First things first – how is Time on Page measured in Google Analytics? I’ve created the following diagram to try and explain it:

2-page-visit.gif

Here’s what happens in the above two-page visit. The visitor comes to Page 1 and the timestamp is registered. If the visitor then goes to Page 2, another timestamp is registered. Google can then take the difference of those two timestamps and come up with a Time on Page for Page 1.

Looking at Page 2 however, there is no timestamp for the next page, so Google Analytics is not able to calculate a time on page for Page 2.

What does this mean?

It means that if the page is an exit page for a specific visit, Time on Page is not calculated.

This makes sense, but it also means that you only have time data for (1 – Exit Rate) percent of pageviews.

So if the Exit Rate for a page is 40%, then the Time on Page metric only applies to 60% of pageviews.

Conclusion: The lower a page’s Exit Rate, the more confident you can be in the Time on Page metric for that page.

How about Time on Site?

Time on Site is a little different, because instead of pageviews, it relies on visits. Since every single visit has an exit, you can’t use Exit Rate when looking at your confidence level.

Time on Site is calculated by taking the timestamp of the final page of the visit (the Exit Page), and subtracting the timestamp of the first page.

So if I enter the site at 2pm and I start to view my last page at 2:10pm, Google Analytics will record my Time on Site as 10 minutes. Keep in mind that this time ignores the amount of time spent on the last page of my visit.

Which brings us to point #1:
Time on Site does not include time spent on the final page of a visit.

There is one special case which causes an additional problem. For a single-page visit (a bounce), the entrance page is also the exit page. This means that the Time on Site will be zero:


1-page-visit.gif

Which brings us to point #2:
Time on Site factors in a 0 for every bounce, even though Time on Site for bounces is unknown!

This means that confidence in Avg. Time on Site is related to Bounce Rate.

Not being the kind of person who is content with that conclusion, I brought some Algebra into the discussion. For those of you who hate Algebra, the conclusion is that

True Time on Site = Average Time on Site / (1 – Bounce Rate)

*Note that Bounce Rate here refers to the decimal value (i.e 40% = 0.40)
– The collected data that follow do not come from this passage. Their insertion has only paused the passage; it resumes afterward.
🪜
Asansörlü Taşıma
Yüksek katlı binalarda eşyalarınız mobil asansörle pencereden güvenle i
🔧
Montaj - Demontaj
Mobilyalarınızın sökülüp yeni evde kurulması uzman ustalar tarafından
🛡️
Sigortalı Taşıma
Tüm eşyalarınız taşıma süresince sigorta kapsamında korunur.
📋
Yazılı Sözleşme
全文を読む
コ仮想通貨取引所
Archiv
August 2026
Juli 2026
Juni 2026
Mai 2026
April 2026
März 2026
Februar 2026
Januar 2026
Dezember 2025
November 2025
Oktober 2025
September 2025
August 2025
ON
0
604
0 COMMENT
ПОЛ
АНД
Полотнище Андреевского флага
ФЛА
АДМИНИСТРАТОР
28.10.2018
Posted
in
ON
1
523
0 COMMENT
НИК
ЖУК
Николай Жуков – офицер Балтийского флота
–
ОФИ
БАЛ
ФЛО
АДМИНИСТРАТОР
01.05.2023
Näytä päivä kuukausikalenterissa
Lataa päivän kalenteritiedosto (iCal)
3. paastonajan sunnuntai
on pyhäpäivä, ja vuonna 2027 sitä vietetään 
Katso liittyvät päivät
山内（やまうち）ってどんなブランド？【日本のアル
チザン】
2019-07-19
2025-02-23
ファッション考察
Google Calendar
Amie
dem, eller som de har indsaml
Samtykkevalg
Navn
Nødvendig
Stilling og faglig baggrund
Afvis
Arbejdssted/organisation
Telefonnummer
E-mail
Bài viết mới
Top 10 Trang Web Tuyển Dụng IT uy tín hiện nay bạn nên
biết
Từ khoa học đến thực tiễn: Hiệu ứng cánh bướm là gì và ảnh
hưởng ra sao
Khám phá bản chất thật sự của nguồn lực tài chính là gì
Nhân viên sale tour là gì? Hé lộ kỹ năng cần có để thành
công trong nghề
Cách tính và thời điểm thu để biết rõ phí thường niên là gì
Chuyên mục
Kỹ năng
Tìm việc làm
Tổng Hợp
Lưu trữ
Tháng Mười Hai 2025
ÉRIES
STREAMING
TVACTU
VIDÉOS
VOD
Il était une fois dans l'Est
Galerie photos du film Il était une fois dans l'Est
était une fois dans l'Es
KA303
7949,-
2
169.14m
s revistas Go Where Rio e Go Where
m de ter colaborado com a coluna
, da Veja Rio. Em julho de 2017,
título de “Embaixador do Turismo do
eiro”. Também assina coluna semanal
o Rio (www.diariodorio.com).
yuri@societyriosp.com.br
So for AdWords, if my Avg. Time on Site is 1m, and the Bounce Rate from Google Analytics is 40%, then

True Time on Site = 1/(1-0.4) = 1/0.6 = 1.67m = 1m 40s

Therefore, for AdWords Traffic, I know that non-bouncers spent an average of 1m 40s on the site. For the 40% of the traffic that bounced, I have absolutely no idea.

As my bounce rate gets lower, the Avg. Time on Site becomes much closer to the actual time spent on the site by all of my visitors.

Here’s my entire thought process using Algebra:

In the below set of equations,

  • x is the number of visits that were bounces
  • y is the amount of time spent on the site by people who didn’t bounce
  • B is the Bounce Rate
  • V is the number of Visits
  • A is the Avg. Time on Site found in Google Analytics
  • T is the Total Time on Site for all Visits


time-on-site-algebra.gif
Well, there it is. Take your Time on Page and Time on Site with a grain of salt. Time on Page is more reliable with a lower Exit Rate, and Time on Site is more reliable with a lower Bounce Rate.